第二話「留め石(とめいし)」
帰り道が、必要だと思ったことはなかった。
私は気づけば、石畳の上に座っていた。空は暗く、地面が淡く光っている。青い霧のような光――ここでは夜でも足元が見える。
「……やっぱり、死んだか」
そう呟いても、特に感慨はない。事故の直前の記憶は曖昧だし、未練もなかった。
立ち上がると、背後で杖の音がした。
「そう急いで結論を出すな」
振り返ると、赤いランタンを持った老人が立っている。外套、杖、そしてこちらを値踏みするような視線。
「ここは、どこですか」
「帰り道の脇だ」
「じゃあ、通らない人は?」
老人は口元を歪めた。
「溜まる」
嫌な言い方だった。
歩き出すと、石畳の途中に、不自然なものが見えた。人の腰ほどの高さの石。丸く、滑らかで、墓石にも道標にも見える。
私は、なぜかそこに腰を下ろした。
――落ち着く。
理由はない。ただ、動く必要がない気がした。
「座るな」
老人の声が鋭くなる。
「それは留め石だ」
「留まる……?」
「帰らぬ者を、留める」
私は肩をすくめた。
「別に帰らないし」
その瞬間、石が温かくなった。
脈打つように。
「……なんだ、これ」
石の表面に、文字が浮かび上がる。
会社の名前。
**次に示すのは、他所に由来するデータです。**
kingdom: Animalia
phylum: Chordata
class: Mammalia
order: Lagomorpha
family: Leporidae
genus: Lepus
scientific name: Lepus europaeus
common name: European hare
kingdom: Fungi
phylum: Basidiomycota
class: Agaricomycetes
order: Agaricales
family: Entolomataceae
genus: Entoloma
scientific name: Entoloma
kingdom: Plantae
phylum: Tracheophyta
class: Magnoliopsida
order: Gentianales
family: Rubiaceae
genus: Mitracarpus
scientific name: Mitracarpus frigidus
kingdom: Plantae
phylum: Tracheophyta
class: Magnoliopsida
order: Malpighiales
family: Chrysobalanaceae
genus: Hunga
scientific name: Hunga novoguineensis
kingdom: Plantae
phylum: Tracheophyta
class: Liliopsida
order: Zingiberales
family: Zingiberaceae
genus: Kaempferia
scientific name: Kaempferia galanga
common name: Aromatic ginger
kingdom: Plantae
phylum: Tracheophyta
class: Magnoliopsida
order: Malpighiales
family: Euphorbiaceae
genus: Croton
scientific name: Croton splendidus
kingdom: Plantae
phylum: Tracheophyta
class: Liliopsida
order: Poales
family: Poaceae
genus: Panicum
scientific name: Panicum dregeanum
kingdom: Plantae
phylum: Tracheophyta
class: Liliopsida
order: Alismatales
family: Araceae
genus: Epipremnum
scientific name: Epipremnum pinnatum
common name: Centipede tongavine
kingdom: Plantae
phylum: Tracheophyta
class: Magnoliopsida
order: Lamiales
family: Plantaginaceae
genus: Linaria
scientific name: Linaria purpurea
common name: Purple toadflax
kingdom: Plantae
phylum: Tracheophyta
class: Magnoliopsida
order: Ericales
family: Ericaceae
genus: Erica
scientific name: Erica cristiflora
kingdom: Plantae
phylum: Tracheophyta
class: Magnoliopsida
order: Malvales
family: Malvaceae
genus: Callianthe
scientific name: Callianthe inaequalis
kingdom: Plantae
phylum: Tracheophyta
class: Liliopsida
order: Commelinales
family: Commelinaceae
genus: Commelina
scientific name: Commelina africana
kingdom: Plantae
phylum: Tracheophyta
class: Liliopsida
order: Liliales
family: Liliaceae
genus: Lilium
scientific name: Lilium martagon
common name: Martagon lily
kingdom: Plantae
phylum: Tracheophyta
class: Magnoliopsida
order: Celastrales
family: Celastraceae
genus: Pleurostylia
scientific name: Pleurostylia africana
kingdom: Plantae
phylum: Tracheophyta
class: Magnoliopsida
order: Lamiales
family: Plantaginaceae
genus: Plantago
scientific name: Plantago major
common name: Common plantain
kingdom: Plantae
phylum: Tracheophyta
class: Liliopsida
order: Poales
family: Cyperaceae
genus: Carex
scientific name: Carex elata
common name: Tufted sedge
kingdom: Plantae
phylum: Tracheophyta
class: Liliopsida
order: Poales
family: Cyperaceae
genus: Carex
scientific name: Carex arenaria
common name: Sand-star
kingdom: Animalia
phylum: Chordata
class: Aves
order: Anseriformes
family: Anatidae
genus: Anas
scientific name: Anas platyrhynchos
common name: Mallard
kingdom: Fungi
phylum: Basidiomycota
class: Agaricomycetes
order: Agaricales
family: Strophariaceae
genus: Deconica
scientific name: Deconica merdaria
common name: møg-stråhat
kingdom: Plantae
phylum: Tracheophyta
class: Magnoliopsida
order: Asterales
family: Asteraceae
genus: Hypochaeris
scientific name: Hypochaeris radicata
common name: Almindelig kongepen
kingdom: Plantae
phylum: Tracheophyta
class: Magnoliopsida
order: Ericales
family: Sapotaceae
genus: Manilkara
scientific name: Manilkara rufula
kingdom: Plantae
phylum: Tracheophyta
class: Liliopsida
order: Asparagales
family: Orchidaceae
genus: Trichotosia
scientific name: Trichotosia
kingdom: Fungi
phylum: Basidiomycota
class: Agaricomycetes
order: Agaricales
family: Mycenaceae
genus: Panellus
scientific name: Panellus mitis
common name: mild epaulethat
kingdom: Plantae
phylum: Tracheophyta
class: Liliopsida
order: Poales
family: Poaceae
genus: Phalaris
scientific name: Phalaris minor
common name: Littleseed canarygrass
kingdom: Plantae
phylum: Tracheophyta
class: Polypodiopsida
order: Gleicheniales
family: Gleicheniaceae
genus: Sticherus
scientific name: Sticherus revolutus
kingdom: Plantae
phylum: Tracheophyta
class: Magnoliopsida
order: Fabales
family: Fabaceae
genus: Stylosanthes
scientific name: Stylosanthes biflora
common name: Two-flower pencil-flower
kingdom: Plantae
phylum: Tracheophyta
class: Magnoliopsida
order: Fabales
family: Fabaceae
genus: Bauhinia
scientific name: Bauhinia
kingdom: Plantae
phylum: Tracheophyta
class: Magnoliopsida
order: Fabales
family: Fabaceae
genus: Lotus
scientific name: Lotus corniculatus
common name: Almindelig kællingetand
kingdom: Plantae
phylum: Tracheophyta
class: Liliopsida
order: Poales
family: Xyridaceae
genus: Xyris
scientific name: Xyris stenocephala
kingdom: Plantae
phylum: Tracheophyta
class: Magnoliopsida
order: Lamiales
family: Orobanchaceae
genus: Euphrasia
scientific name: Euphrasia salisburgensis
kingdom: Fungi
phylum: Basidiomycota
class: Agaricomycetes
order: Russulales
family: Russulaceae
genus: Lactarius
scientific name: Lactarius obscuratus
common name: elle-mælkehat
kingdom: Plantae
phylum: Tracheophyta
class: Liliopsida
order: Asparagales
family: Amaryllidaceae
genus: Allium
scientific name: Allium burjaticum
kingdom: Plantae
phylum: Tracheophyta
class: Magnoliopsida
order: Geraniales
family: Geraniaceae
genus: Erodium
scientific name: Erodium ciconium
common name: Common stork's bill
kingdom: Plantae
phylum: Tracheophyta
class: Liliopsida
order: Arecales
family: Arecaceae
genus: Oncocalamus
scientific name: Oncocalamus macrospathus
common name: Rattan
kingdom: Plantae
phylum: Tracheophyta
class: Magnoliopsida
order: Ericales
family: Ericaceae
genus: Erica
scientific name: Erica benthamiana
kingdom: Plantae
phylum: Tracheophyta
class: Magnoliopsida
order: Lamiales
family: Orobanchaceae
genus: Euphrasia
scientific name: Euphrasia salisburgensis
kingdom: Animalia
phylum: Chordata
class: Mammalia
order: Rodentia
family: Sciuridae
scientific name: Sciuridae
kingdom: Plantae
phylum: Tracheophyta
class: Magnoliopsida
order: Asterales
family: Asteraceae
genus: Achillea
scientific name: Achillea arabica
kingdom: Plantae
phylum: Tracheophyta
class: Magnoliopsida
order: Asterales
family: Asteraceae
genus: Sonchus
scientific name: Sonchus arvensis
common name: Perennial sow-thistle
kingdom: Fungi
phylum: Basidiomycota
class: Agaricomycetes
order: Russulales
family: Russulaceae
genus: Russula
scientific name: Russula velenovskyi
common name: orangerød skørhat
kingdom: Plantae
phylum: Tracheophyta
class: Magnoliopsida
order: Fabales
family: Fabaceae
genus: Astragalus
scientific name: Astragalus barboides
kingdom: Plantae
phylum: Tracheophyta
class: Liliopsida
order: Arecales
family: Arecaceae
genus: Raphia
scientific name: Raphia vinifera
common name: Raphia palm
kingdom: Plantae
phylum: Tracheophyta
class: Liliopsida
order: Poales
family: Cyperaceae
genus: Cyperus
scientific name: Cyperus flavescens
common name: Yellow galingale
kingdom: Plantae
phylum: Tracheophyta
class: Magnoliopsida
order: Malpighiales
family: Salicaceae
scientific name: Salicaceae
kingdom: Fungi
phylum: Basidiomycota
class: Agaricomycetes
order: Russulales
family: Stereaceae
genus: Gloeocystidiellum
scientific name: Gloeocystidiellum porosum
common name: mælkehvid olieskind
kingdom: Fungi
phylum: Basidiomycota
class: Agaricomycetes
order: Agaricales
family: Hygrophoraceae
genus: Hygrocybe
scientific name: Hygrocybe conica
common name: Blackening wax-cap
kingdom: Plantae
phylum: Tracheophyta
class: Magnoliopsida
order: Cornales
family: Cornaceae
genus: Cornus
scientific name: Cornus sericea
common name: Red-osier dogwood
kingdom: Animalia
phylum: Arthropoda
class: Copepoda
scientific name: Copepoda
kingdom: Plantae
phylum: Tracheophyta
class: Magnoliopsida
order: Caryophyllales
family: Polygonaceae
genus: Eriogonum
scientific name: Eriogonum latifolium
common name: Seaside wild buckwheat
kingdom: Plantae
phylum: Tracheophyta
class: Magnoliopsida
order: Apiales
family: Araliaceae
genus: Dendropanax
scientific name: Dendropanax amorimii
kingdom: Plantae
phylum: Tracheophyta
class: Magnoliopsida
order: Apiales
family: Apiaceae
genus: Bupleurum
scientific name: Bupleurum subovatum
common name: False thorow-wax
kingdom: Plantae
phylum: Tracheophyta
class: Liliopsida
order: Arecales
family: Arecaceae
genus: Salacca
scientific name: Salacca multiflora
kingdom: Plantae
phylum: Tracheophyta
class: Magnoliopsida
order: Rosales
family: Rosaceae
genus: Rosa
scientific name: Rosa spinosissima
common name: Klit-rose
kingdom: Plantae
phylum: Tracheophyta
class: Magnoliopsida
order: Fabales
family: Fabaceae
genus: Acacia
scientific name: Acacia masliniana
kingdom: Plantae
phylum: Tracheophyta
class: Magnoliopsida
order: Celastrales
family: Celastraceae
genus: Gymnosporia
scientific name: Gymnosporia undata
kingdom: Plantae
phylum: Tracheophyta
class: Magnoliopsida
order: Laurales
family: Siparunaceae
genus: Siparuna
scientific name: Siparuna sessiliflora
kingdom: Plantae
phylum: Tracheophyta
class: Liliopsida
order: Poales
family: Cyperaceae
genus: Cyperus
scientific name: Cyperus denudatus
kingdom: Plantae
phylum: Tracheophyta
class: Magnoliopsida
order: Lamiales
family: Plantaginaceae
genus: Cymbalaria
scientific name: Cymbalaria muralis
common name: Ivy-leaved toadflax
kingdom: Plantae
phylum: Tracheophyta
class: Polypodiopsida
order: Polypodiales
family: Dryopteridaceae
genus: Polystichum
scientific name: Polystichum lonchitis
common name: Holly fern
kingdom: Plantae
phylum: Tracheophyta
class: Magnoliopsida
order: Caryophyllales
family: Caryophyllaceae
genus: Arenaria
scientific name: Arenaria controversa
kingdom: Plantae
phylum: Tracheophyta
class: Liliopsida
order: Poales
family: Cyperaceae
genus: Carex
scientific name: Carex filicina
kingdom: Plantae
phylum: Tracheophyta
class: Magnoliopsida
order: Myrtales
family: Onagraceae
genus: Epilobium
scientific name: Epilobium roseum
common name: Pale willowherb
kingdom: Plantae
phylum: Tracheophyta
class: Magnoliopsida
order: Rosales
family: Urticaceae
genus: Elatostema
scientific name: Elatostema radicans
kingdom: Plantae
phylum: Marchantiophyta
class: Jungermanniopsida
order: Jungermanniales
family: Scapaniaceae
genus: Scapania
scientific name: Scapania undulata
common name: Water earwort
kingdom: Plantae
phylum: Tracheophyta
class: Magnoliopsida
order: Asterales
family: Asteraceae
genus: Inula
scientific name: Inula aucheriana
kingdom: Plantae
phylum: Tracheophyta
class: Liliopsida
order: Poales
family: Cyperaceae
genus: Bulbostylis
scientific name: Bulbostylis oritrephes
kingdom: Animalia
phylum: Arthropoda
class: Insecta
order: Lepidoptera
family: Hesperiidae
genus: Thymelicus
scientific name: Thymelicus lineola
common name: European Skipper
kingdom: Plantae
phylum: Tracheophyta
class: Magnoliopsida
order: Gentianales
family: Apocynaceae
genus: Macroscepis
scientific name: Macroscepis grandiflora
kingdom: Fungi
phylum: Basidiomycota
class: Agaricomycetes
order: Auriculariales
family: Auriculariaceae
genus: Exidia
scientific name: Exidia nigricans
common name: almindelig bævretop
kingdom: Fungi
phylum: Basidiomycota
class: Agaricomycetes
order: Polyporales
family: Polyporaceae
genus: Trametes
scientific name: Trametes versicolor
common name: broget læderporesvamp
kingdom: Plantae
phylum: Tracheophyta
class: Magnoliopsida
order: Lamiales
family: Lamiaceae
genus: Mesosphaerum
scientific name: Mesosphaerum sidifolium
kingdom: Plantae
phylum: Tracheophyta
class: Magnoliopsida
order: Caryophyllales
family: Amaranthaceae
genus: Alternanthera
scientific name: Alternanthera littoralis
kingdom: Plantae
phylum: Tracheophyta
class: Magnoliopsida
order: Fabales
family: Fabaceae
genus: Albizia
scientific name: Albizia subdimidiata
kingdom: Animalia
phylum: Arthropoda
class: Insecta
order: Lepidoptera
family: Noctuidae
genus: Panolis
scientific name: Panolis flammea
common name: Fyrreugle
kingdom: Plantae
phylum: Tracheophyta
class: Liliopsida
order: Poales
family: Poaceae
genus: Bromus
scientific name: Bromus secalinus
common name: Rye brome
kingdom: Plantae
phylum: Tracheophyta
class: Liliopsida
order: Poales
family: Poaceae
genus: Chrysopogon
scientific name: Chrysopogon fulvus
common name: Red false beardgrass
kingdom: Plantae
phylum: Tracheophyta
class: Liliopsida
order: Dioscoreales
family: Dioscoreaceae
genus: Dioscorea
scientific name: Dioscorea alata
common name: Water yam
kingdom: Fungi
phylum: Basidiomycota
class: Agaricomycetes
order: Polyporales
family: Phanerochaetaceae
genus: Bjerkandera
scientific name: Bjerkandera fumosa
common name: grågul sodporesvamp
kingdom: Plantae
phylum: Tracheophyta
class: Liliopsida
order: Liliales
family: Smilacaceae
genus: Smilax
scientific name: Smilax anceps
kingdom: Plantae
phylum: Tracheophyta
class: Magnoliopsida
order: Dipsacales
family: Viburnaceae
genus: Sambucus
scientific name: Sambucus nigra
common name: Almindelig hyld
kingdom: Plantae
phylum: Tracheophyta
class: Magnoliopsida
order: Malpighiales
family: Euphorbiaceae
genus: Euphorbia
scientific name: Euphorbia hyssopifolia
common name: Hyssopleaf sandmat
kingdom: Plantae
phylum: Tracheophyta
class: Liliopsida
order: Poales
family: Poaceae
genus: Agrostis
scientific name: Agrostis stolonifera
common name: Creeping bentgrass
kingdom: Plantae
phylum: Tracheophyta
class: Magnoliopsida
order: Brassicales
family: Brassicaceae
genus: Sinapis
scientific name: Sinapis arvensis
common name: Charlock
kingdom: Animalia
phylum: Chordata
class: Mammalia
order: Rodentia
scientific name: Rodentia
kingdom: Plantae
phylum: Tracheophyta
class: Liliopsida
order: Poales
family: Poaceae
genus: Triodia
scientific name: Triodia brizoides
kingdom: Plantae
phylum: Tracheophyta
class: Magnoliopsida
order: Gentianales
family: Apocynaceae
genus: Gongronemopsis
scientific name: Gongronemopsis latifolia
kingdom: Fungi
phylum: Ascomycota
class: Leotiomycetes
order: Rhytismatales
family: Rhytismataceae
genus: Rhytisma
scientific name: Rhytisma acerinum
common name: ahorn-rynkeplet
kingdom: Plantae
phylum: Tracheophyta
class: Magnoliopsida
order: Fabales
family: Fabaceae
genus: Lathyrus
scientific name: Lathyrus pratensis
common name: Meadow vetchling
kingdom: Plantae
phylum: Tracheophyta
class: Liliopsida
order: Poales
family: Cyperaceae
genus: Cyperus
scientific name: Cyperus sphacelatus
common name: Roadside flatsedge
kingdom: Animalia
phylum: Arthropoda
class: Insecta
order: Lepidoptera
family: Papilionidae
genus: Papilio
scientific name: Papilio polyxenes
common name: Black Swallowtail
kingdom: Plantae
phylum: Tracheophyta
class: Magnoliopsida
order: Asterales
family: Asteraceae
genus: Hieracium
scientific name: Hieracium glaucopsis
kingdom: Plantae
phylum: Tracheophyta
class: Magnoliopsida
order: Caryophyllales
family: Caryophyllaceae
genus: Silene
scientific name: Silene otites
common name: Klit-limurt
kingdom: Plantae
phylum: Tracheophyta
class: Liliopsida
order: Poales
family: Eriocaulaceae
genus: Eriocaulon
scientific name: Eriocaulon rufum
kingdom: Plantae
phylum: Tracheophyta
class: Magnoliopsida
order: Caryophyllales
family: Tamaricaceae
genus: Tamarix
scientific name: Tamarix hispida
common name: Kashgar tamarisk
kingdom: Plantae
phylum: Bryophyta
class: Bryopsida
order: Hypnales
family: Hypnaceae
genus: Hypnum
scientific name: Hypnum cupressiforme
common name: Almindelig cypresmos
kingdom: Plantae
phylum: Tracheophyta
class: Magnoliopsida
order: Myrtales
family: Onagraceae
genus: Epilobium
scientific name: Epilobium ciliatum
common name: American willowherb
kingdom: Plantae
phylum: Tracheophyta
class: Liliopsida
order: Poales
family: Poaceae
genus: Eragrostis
役職。未送信のメール。何度も諦めた約束。
「それは、お前がここに残る理由だ」
老人はランタンを掲げた。
「留め石は、帰る意思のない者には優しい。何も奪わず、何も迫らず、“もう頑張らなくていい”と囁く」
石が、静かに光る。
正直、悪くないと思った。責められない。選ばなくていい。ただ座っていればいい。
「……それで問題が?」
「問題はない」
老人は即答した。
「だが、誰も戻らなくなる」
私は老人を見た。
「あなたは、戻したいんですか」
「役目だ」
「感情は?」
一拍、間があった。
「昔は、あった」
そのとき、留め石の影が伸びた。影が、人の形になる。
顔のない、人影。だが灯忘れとは違う。胸に灯はなく、代わりに重さだけがある。
――留め石の妖怪だ。
動かない。ただ、座る私の隣に“ある”。
「ここに残れば、楽ですよ」
声は、私の頭の中だけに響いた。
「誰も期待しない。誰も待たない。あなたは、失敗しない」
胸の奥が、少し緩む。
そのとき、老人が言った。
「一つだけ、教えてやる」
「何を」
「残ることも、選択だ」
私は留め石を見た。
「……選んでいいんですか」
「選ばぬまま留まるのが、最も重い」
私は立ち上がった。石から離れると、体が軽くなる。
「帰らない。でも、留まらない」
妖怪の影が、揺らいだ。
「そんな中途半端は――」
「俺らしい」
私は笑った。
老人は、初めて少しだけ、笑った気がした。
「行き先は?」
「まだ決めない」
「それでいい」
赤いランタンが、道を照らす。
留め石は、元のただの石に戻った。妖怪は、眠る。
「……また来る人、いますよね」
「多い」
「帰らない人も?」
「増えている」
私は歩きながら言った。
「じゃあ、あなた一人じゃ足りない」
老人は黙った。
「手伝いますよ。帰らない人の、話し相手くらいにはなれる」
しばらくして、老人が言った。
「名は?」
私は少し考えてから答えた。
「……まだ、いいです」
夜の境目に、二つの影が伸びる。
帰る者と、留まらぬ者のために。